Between boulder-throwing attacks by the primitive giants and quarrels amongst themselves, the crew attempt to make repairs on the shuttle. As most of their conventional fuel has been lost, Mr. Scott adapts the landing party's phasers to power the ship. His repairs are eventually successful, but Boma will not leave without giving Gaetano and Latimer a proper burial. When Spock advises against it, Boma becomes insubordinate, to which Spock responds by allowing him the funeral. During the ceremony, the creatures attack again, and Spock is pinned by a boulder. Despite Spock's orders to leave him, McCoy and Boma free him. Spock then manages to get the Galileo off the ground by using the shuttle's boosters. As a result, the shuttle now has too little fuel to escape the planet's gravity or even to achieve a stable orbit, and there is still no way to contact the Enterprise. Spock suddenly decides to dump and ignite all the remaining fuel from the shuttle's engines. The giant flare he produces is seen on the Enterprise view screen just as the ship has left orbit. Kirk reverses course, and the survivors are beamed out just as the shuttle is destroyed on re-entry.
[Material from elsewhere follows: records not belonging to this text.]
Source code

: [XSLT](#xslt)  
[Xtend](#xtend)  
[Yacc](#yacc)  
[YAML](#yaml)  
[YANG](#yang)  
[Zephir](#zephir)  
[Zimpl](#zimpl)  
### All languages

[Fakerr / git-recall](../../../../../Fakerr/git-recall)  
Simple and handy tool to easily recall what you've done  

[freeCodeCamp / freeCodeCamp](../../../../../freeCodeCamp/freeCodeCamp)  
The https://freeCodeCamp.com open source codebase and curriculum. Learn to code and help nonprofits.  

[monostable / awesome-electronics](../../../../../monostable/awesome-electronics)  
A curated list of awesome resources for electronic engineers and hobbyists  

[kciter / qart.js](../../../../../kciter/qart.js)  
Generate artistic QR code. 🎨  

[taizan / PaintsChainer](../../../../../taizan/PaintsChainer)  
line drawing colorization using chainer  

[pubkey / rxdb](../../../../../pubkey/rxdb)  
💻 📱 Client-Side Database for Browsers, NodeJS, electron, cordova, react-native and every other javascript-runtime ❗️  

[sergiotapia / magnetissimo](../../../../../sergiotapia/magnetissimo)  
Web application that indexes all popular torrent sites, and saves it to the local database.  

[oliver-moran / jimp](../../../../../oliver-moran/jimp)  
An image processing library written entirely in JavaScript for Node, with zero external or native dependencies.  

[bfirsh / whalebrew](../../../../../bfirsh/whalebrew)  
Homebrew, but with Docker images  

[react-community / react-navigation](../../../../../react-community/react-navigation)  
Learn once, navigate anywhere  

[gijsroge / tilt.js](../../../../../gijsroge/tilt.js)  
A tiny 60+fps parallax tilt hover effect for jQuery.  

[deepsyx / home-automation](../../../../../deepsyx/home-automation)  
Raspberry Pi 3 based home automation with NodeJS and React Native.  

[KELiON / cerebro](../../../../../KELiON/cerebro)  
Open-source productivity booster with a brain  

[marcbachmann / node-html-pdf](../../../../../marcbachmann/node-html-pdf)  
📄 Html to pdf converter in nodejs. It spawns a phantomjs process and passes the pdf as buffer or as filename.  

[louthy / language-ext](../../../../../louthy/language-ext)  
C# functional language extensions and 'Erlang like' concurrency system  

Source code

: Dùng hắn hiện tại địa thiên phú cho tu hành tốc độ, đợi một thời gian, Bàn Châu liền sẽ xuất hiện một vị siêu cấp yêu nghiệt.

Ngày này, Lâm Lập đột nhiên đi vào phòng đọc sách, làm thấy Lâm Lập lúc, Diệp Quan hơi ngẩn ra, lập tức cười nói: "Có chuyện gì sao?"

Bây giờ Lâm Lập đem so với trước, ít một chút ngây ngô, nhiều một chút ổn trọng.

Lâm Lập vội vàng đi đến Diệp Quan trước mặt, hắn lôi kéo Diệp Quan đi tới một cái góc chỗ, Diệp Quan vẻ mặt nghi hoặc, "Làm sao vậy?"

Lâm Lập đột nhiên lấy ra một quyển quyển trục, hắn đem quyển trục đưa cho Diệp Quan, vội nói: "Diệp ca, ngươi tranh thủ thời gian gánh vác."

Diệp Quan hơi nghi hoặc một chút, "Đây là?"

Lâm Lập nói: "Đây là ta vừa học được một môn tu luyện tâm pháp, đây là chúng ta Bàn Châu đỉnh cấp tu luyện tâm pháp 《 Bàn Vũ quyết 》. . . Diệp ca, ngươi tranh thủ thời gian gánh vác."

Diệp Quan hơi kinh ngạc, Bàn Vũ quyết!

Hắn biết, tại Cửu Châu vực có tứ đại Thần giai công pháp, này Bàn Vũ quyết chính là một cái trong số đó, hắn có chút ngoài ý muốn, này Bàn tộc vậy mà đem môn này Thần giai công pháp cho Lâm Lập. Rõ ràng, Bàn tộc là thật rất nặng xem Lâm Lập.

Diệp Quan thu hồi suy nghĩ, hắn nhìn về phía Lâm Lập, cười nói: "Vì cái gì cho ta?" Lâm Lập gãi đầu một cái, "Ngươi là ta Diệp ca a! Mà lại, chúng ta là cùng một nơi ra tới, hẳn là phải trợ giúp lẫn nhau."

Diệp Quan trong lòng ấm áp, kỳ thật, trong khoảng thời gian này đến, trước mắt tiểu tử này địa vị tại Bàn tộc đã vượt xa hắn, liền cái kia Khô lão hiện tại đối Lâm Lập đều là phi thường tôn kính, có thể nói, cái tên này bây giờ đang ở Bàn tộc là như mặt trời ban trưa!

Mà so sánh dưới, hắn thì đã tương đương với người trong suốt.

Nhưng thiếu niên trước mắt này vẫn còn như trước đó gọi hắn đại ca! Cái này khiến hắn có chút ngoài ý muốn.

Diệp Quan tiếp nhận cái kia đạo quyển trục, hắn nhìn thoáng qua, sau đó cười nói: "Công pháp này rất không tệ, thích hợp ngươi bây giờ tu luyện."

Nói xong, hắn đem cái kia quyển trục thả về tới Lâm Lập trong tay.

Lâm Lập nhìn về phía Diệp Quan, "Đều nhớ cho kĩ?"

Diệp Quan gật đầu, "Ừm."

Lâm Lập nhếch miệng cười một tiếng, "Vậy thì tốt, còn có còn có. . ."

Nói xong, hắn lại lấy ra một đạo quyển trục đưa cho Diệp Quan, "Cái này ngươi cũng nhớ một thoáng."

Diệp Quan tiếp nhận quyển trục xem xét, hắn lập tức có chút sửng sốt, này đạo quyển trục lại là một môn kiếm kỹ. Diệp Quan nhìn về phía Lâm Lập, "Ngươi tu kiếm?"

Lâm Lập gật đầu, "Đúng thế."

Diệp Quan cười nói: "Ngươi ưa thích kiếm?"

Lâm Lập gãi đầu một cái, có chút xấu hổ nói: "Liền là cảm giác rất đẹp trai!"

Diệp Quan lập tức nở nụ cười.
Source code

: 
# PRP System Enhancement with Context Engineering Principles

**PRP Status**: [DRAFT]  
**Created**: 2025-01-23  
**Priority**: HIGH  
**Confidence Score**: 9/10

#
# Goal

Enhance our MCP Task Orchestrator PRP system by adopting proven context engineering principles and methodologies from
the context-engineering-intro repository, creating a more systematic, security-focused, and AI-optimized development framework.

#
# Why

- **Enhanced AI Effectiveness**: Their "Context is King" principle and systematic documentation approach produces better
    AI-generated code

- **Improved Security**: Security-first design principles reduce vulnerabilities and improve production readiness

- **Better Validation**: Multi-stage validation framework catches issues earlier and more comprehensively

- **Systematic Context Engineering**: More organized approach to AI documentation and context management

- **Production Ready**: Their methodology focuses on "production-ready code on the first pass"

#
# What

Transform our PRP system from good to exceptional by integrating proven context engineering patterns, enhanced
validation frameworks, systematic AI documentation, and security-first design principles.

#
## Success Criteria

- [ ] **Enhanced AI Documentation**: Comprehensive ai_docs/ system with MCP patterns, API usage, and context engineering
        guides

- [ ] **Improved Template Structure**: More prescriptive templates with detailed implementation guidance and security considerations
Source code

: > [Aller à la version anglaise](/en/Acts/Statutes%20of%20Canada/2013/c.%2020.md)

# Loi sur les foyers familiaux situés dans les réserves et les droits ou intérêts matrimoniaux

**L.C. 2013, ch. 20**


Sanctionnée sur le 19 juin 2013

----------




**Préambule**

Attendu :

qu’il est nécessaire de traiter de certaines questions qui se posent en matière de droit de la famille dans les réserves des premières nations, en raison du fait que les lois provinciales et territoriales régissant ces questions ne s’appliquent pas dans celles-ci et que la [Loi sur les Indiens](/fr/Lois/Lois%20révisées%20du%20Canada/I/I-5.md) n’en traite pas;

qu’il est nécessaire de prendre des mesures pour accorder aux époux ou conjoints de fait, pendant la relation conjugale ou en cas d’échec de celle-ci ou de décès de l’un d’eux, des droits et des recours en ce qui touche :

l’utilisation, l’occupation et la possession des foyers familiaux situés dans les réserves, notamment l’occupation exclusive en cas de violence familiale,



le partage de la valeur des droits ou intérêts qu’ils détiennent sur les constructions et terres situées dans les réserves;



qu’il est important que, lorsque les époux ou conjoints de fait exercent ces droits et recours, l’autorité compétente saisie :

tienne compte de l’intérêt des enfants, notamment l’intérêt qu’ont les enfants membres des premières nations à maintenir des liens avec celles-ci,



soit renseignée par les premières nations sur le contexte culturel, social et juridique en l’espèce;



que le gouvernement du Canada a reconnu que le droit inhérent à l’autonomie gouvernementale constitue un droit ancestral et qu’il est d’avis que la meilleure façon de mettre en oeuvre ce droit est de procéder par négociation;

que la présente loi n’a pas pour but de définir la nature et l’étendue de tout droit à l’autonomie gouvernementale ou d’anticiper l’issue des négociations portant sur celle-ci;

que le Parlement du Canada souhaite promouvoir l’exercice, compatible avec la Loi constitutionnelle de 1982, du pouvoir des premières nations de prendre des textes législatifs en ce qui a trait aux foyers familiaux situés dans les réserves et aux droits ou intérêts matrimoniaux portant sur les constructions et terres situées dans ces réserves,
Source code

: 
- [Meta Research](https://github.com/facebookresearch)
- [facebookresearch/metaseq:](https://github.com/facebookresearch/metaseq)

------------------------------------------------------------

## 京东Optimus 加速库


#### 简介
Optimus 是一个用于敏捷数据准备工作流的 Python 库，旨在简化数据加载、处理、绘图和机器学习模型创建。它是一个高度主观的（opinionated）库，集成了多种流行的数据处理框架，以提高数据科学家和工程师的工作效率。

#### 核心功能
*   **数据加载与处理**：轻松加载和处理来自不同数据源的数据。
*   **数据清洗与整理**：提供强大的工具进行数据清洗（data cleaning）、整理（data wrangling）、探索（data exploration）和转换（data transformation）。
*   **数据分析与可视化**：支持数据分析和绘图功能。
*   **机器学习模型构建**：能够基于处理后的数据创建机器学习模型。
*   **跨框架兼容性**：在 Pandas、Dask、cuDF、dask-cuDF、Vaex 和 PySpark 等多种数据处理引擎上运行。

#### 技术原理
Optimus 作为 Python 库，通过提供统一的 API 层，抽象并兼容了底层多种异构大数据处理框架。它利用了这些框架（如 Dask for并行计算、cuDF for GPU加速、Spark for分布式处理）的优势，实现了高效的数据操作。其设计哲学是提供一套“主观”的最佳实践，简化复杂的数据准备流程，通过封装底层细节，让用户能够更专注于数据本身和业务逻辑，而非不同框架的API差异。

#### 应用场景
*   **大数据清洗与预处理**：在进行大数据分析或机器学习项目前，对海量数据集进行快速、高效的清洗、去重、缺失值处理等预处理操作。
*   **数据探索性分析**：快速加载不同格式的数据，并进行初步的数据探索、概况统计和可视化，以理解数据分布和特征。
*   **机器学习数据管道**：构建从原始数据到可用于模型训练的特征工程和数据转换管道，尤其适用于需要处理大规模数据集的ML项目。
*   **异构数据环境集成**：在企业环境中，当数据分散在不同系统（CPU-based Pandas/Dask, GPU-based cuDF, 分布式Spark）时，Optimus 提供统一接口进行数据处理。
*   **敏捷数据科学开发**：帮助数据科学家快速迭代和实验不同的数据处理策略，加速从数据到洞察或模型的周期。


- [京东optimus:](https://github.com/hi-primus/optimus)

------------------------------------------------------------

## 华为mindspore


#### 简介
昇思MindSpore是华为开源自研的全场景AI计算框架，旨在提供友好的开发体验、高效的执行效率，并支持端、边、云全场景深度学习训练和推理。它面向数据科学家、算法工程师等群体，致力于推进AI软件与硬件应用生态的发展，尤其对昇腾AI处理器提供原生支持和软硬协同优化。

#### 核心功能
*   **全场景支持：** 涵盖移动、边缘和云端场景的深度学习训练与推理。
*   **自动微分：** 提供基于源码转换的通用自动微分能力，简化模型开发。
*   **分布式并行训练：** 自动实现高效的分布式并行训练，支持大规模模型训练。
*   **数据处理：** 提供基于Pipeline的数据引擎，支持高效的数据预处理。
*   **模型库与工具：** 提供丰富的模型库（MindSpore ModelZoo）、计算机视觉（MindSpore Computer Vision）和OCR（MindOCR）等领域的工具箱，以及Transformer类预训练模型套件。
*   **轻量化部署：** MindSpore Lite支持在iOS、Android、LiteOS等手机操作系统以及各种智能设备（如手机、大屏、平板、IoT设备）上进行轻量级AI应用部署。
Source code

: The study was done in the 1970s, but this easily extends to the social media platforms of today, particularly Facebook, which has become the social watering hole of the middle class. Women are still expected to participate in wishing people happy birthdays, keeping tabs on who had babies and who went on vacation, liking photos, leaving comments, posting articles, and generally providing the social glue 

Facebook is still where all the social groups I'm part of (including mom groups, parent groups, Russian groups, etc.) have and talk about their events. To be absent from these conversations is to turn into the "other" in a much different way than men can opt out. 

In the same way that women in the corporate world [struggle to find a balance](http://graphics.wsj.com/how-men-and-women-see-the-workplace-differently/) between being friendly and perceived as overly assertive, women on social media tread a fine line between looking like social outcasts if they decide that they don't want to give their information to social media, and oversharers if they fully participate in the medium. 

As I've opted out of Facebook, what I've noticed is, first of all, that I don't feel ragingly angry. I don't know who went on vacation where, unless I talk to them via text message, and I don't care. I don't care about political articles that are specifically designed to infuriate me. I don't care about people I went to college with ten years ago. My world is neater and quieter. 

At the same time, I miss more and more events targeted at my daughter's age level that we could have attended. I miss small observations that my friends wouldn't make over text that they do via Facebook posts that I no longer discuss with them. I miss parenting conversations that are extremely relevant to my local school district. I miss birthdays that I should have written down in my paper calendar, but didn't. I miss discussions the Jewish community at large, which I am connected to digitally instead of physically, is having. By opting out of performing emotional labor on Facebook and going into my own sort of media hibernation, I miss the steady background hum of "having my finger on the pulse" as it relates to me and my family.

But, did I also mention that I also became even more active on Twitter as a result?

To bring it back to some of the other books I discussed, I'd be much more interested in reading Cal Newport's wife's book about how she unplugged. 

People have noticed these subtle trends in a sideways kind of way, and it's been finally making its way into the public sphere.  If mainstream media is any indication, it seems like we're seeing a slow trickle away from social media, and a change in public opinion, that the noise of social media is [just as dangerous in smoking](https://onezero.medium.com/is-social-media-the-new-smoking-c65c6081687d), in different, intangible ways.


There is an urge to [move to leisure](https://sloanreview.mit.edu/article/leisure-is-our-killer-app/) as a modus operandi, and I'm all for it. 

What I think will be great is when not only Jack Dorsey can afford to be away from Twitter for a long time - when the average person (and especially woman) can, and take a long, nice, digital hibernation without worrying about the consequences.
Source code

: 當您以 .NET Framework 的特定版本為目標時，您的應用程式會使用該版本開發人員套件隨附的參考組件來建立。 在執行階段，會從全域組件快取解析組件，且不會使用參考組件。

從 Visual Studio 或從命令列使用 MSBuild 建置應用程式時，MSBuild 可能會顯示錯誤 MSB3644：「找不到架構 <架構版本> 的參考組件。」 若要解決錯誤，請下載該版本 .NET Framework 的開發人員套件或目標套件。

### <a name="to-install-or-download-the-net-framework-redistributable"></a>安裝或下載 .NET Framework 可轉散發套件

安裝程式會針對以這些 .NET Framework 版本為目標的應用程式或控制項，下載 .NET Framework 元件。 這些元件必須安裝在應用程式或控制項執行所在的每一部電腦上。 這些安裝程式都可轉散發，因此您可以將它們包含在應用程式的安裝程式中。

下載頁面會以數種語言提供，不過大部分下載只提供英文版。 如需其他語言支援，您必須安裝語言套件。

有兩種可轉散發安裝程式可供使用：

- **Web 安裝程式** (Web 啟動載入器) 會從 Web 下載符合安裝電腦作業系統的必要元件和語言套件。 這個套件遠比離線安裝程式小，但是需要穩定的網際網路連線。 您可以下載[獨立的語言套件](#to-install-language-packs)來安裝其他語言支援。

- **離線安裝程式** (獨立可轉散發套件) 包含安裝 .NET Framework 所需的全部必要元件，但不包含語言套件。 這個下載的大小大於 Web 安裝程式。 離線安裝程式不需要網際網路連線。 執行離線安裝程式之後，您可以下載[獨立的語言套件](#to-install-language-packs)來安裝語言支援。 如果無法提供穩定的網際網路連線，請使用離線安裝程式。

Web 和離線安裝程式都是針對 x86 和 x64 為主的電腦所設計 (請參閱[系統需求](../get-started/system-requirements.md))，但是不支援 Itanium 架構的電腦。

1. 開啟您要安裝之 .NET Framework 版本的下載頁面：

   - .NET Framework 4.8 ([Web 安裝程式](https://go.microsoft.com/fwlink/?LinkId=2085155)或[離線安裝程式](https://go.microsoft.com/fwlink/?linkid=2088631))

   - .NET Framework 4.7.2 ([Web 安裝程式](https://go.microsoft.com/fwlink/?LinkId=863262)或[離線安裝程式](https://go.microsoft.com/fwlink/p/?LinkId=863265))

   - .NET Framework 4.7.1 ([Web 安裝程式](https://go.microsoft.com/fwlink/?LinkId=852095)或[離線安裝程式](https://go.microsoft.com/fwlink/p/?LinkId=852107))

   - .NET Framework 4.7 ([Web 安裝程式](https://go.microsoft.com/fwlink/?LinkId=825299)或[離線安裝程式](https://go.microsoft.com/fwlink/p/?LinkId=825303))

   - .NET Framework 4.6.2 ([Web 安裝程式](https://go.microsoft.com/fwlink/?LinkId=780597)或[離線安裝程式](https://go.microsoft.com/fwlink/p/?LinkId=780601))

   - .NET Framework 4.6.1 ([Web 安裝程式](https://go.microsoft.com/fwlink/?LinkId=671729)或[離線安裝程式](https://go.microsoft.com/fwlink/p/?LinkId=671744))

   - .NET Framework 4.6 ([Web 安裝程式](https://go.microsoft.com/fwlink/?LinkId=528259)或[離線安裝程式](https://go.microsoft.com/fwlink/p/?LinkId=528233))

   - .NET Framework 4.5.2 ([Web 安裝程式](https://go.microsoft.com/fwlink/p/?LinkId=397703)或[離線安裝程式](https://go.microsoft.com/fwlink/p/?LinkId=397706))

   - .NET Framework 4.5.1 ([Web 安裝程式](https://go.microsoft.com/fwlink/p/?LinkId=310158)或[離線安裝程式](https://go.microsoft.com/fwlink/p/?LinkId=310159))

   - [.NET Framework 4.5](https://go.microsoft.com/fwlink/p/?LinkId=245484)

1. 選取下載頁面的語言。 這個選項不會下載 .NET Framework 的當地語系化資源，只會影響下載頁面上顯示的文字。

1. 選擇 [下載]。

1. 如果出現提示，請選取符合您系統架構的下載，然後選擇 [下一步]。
Back on board the Enterprise, Kirk questions Spock, trying to get him to admit that his final action was motivated more by emotion than logic. Spock refuses but freely admits to stubbornness, at which the rest of the crew burst into laughter.

==Production==
The episode was inspired by the 1939 film Five Came Back, wherein a plane with twelve people on board crashes in a jungle filled with hostile natives, and the title openly proclaims that not everyone will make it out of the scenario.

The part of Yeoman Mears was originally intended to be taken by Janice Rand, but the script was adjusted to be a new character after actress Grace Lee Whitney had issues with substance abuse that resulted in her not being cast in episodes.

==Legacy==
This episode is an early progenitor of a common plot beat across the Star Trek franchise - some obstinate, meddling bureaucrat shows up and gets into a conflict with the captain. Keith R. A. DeCandido also writes that the episode is a good example that the way Kirk was written in The Original Series does not quite match the later cultural view of his character as a maverick rule-breaker. While older Kirk does indeed break the rules (most notably in Star Trek III: The Search for Spock), in the television show he was substantially more deferential to them. In "The Galileo Seven", Kirk puts a colony in need of medical supplies at risk solely on the justification that he has orders from Starfleet to promptly investigate such quasars, and those come before acting as a freighter for a humanitarian mission.

==Reception==
Zack Handlen of The A.V. Club gave the episode a 'B' rating, noting that it "raises some interesting issues" but described it overall as watching a "fixed fight".

A 2015 retrospective by Keith R. A. DeCandido was ambivalent and ranked the episode a 5/10. DeCandido thought the episode was a good vehicle for Spock and his inner conflicts between his Vulcan and human nature. However, he thought that the overall scenario was handled awkwardly, with the narrative seemingly portraying Ferris and Spock's Vulcan side as the ones in error despite the situation seeming to back them up as actually being correct, yet not giving them a chance for a proper "I told you so."

The Hollywood Reporter ranked "The Galileo Seven" as the 67th best episode across the Star Trek franchise in 2016. They also ranked this episode as the 19th best episode of the original series. A 2016 list published by Business Insider ranked "The Galileo Seven" the 9th-best episode of the original series.

io9 published a list of the top 100 Star Trek episodes in 2014 that placed "The Galileo Seven" as the 36th best episode of the franchise at the time.

In 2015, SyFy ranked this episode as one of the top ten essential Star Trek original series Spock episodes.

In 2018, Collider ranked this episode the 15th-best original series episode.

In 2018, PopMatters ranked this the 17th-best episode of the original series.